Someone with access to later issues of Dungeon can correct me if I'm wrong.
 

Okay, let's take an example. I forget what the names are in the MM; let's say there's an "Orc Berserker" in the Monster Manual.

You can say "This encounter contains one Orc Berserker". That's legal.

You can also make a new monster using the rules, and use the GSL to use the word Orc, then make him an "Orc Rager" or whatnot. You can post the stat block of the creature you create. That's also legal. (They give the specific example of advancing a stock MM character or adding a template; you can then list the statblock.)

If your Orc Rager uses one of the Orc Berserker's powers directly, you can use the name of the power from the SRD, but you can't list the power description.
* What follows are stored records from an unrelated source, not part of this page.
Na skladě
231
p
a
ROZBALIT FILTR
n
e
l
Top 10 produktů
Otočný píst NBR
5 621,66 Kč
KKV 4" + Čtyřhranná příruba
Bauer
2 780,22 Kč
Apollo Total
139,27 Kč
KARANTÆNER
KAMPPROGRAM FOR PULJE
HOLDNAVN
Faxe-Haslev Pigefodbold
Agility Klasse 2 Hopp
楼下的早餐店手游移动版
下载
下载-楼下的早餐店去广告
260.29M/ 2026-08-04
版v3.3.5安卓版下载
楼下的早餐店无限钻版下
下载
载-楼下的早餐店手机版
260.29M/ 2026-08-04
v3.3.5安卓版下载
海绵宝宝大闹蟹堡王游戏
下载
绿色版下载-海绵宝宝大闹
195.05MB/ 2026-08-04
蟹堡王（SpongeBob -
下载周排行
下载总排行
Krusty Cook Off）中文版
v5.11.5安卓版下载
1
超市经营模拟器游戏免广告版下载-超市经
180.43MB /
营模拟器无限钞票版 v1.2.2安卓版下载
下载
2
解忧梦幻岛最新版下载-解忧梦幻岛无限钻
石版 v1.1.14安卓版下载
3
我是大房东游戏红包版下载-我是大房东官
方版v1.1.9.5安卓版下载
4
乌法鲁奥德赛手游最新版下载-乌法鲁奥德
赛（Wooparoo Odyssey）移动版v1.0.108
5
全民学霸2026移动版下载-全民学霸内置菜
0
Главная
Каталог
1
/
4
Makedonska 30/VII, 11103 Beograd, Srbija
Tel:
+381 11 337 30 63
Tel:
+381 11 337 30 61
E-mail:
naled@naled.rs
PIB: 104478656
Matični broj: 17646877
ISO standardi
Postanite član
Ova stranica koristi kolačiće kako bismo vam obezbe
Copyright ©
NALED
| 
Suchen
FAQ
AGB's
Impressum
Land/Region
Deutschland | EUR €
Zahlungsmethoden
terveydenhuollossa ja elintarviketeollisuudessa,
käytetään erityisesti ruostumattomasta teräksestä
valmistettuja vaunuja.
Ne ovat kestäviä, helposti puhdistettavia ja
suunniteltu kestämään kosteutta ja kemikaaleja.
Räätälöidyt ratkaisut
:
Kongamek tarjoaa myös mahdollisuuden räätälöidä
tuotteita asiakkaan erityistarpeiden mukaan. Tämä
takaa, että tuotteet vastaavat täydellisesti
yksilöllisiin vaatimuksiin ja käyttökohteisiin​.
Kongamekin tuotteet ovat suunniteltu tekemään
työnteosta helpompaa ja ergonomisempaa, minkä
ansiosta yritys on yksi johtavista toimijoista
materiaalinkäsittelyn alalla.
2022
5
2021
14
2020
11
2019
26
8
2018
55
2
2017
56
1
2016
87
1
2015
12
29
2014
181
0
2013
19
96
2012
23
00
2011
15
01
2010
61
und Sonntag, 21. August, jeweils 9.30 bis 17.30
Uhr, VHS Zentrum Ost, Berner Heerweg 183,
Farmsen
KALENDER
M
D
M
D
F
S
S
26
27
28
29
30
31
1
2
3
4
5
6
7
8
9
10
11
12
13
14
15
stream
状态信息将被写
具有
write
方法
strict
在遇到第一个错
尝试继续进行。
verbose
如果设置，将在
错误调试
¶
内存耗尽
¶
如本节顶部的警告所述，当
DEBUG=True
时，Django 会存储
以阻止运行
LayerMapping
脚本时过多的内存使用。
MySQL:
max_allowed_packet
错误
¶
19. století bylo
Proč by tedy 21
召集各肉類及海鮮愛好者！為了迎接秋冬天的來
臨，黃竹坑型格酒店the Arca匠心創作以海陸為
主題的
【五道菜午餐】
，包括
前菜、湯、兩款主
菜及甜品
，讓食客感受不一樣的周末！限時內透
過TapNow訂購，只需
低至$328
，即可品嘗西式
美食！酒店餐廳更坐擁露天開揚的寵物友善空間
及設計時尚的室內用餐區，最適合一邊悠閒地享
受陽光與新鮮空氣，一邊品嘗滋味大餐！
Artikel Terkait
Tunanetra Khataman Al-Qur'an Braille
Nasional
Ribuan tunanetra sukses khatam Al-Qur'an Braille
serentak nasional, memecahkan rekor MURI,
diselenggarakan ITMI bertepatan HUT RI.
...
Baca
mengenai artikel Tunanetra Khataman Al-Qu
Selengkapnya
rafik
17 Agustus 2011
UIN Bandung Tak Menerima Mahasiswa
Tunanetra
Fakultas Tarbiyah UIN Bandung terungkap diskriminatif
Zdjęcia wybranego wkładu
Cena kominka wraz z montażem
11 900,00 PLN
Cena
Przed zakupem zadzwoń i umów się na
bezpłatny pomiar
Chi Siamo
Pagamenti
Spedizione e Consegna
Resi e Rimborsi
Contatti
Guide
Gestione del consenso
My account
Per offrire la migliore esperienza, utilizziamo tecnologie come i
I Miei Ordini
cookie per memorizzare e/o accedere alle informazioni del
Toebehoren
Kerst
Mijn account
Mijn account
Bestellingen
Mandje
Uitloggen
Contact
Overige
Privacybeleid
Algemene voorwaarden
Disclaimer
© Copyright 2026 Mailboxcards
You could, however, give him a differently named power that basically has the same effect, and you could list that.

It's not nearly as restrictive as people are assuming; the whole point of the Monster Manual this time is that these creatures are base versions that you can add on to.
 

Mr. Patient said:
I'm at work, and don't have anything in front of me, but wasn't it the case with Dungeon to the very end that they only supplied MM references for basic, unmodified monsters? I also seem to remember them offering advice to would-be adventure authors to use straight-out-of-the-MM monsters to save space on statblocks, since they were so large.

Someone with access to later issues of Dungeon can correct me if I'm wrong.

Correct. We'd basically do this for, say, a kraken:

Kraken CR 12
hp 290 (MM 162)

A strict reading of the GSL would seem to me to indicate that a 3rd party adventure could only use the word "Kraken," since the rest (CR and hp) aren't open content or in the SRD. And since you can't cite page numbers, there wouldn't really be a point to listing a stat block at all, really.
 

Can templates be added onto creatures?

Can you put stats for a Vampire Lich Goblin, or would you have to make the DM stat that out himself since there aren't currently any Vampire Lich Goblins [ignore the absurdity of such a creature. :)] statted out or can they put in those stats because there currently don't exist any?
 

jeffh said:
Considering this is the way *most* modules have been done, whether you're talking about the 3rd edition era or the classic 1st edition and BECMI adventures, this is a complete non-issue. You have to things exactly the way people have been doing them all along, boo hoo.
Um, except that's not true - 1e adventures had enough info you needed to run the monster without going to the book.
 

Missing out on the page numbers for a citation is disappointing.

On the other hand, I think this is leaving the door open for another way to drive people to the Digital Initiative. If the D&D D.I. allows you to seach for, compile, and print monster stat-block pages to work with your adventure it'd have some extra draw.

Highly convenient resources = Paying subscriptions, and that's not a bad thing.